Work to complete:
Every line below containing the word "three" should be found and copied.

Data for analysis:

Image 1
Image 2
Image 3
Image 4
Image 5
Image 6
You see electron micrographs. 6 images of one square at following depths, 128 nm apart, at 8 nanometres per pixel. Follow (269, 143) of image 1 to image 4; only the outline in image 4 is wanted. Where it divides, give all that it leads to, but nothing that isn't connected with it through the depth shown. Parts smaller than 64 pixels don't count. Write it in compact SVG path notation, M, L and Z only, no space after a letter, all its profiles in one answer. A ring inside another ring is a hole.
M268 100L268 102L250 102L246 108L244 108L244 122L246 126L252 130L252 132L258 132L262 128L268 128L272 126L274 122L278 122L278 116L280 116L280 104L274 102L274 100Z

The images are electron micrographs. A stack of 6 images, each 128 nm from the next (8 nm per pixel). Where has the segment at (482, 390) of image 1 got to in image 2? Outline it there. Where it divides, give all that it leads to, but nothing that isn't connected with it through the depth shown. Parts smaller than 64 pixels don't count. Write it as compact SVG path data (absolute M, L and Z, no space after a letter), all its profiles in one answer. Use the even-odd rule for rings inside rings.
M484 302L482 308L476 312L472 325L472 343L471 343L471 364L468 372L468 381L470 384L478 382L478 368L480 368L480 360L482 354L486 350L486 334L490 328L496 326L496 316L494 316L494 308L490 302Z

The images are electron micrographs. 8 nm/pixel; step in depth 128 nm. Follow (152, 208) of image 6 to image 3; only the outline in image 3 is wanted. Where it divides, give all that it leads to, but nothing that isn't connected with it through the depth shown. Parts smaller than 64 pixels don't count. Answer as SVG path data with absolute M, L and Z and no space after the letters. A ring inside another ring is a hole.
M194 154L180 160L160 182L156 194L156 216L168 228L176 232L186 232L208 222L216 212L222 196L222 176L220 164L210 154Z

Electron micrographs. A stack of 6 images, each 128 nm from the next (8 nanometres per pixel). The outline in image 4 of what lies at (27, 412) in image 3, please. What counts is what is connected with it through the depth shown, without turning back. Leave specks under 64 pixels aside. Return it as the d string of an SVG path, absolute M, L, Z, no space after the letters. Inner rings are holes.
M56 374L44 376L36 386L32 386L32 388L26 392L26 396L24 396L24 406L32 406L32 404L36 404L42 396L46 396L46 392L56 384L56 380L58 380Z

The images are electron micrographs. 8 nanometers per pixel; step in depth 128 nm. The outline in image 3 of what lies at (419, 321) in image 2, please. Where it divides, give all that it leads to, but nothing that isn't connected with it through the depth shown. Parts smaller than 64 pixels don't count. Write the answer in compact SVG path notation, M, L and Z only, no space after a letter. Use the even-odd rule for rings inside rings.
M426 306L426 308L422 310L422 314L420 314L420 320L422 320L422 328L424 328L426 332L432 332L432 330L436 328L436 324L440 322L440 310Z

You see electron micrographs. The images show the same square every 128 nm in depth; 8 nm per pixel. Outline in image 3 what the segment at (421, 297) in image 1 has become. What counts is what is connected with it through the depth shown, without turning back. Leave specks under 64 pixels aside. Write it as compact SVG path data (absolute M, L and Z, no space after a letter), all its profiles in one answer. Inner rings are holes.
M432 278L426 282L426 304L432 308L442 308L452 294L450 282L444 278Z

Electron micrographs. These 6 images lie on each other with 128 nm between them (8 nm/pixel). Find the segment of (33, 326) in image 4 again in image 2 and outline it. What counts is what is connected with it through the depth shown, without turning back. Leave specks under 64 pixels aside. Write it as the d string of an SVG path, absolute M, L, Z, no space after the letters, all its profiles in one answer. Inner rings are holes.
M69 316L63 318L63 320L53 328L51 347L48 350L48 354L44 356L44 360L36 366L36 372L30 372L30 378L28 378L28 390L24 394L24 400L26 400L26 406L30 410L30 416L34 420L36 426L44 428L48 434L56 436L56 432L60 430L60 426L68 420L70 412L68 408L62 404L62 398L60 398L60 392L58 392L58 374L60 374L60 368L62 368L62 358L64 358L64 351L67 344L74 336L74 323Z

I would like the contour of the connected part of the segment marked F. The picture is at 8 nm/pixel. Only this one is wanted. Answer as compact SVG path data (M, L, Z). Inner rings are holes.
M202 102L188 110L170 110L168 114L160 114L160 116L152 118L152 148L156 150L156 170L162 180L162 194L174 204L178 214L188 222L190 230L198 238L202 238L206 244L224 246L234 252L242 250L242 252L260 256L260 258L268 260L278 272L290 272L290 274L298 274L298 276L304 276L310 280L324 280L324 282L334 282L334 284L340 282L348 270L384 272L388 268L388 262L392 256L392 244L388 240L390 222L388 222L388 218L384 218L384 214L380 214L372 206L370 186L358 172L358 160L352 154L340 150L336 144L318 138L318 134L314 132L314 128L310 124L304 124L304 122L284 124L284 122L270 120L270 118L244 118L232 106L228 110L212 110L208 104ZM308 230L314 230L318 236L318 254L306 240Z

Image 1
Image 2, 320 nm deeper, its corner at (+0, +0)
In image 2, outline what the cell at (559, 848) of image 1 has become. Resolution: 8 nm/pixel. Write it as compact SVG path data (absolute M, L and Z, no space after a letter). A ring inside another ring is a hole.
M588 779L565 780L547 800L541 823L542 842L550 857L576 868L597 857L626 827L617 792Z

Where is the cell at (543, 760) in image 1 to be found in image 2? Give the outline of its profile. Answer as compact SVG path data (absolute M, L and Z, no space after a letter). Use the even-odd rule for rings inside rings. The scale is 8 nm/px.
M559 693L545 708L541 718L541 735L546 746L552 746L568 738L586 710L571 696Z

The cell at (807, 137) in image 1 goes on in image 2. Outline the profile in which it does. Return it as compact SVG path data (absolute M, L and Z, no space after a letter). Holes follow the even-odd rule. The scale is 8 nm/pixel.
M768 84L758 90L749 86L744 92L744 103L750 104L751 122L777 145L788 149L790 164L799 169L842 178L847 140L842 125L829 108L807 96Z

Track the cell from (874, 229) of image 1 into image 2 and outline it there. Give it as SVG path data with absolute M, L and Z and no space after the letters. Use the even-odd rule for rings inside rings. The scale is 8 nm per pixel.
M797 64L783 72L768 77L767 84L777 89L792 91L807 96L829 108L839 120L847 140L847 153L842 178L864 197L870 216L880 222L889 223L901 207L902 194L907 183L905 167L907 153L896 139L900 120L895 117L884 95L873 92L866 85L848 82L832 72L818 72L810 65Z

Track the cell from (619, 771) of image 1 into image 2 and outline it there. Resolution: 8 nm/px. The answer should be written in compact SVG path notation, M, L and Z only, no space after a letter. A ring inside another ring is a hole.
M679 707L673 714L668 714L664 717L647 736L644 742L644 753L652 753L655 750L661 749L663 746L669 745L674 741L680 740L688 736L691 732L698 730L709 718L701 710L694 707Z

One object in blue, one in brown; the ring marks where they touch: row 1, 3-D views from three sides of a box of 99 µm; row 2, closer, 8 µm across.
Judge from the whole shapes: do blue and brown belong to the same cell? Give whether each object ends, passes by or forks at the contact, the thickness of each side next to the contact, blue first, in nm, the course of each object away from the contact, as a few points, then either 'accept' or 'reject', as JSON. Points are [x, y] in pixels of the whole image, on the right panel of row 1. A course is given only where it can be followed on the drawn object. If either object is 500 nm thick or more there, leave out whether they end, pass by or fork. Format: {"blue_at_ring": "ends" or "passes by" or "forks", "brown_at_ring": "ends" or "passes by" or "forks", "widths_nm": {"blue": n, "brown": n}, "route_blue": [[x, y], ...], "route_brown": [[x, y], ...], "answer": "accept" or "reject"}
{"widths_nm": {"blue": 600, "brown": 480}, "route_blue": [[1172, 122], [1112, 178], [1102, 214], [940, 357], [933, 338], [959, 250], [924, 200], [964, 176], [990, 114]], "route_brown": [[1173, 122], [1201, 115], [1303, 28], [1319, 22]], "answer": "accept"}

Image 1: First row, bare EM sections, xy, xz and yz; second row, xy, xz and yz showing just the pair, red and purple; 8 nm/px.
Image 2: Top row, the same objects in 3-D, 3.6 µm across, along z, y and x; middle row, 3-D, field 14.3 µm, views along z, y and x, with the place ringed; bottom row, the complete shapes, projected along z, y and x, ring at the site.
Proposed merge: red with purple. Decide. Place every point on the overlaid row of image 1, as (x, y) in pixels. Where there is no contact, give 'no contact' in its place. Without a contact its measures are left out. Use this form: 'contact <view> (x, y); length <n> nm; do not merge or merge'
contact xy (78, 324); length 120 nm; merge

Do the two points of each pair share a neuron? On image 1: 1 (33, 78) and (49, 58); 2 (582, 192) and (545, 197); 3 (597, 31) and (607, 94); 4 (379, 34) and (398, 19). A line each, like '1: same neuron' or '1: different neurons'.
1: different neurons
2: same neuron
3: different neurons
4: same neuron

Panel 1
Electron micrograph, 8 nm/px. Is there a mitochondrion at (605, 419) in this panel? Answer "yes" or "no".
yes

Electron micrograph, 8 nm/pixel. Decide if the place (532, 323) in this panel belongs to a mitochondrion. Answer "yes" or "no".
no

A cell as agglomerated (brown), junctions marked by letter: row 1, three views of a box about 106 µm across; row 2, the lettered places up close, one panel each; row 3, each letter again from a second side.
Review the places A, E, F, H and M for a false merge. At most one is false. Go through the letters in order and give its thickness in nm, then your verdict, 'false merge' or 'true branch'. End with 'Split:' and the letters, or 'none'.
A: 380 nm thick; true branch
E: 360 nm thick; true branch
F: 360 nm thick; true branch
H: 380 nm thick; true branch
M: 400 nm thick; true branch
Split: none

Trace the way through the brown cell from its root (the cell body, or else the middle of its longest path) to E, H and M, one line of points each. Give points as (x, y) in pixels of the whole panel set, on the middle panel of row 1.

The completed task:
One object in blue, one in brown; the ring marks where they touch: row 1, 3-D views from three sides of a box of 99 µm; row 2, closer, 8 µm across.
A cell as agglomerated (brown), junctions marked by letter: row 1, three views of a box about 106 µm across; row 2, the lettered places up close, one panel each; row 3, each letter again from a second side.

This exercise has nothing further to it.